Directions for this task ::
Where does the string "ширина" appear in the listing below? Copy every line where it does.

<<<<

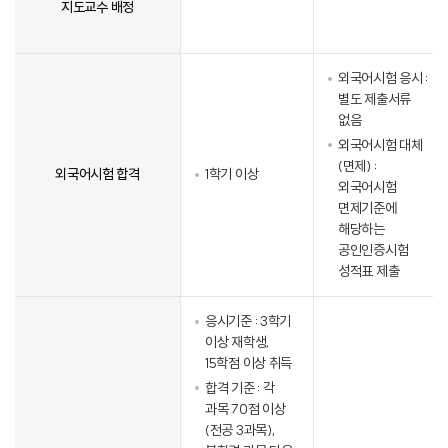
지도교수 배정
외국어시험 응시 :
별도 제출서류
없음
외국어시험 대체
(면제) :
외국어시험 합격
1학기 이상
외국어시험
면제기준에
해당하는
공인인증시험
성적표 제출
응시기준 : 3학기
이상 재학생,
15학점 이상 취득
합격 기준 : 각
과목 70점 이상
(전공 3과목),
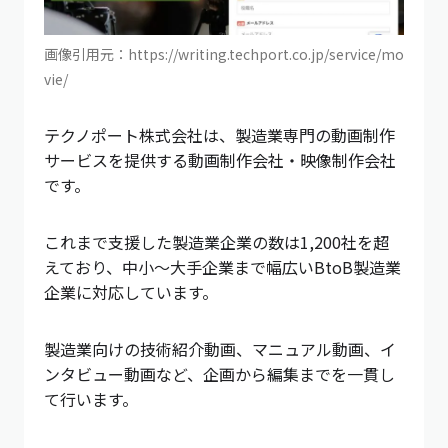
画像引用元：https://writing.techport.co.jp/service/mo
vie/
テクノポート株式会社は、製造業専門の動画制作
サービスを提供する動画制作会社・映像制作会社
です。
これまで支援した製造業企業の数は1,200社を超
えており、中小〜大手企業まで幅広いBtoB製造業
企業に対応しています。
製造業向けの技術紹介動画、マニュアル動画、イ
ンタビュー動画など、企画から編集までを一貫し
て行います。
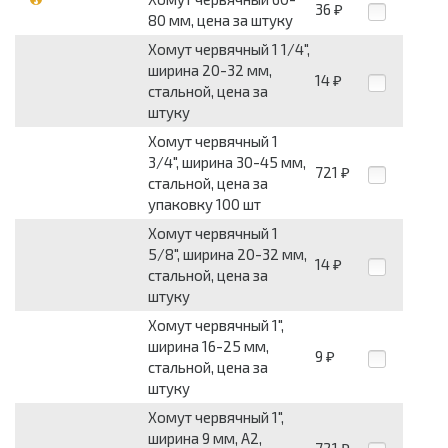
36
₽
80 мм, цена за штуку
Хомут червячный 1 1/4",
ширина 20-32 мм,
14
₽
стальной, цена за
штуку
Хомут червячный 1
3/4", ширина 30-45 мм,
721
₽
стальной, цена за
упаковку 100 шт
Хомут червячный 1
5/8", ширина 20-32 мм,
14
₽
стальной, цена за
штуку
Хомут червячный 1",
ширина 16-25 мм,
9
₽
стальной, цена за
штуку
Хомут червячный 1",
ширина 9 мм, А2,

>>>>

Result of the exercise ::
ширина 20-32 мм,
3/4", ширина 30-45 мм,
5/8", ширина 20-32 мм,
ширина 16-25 мм,
ширина 9 мм, А2,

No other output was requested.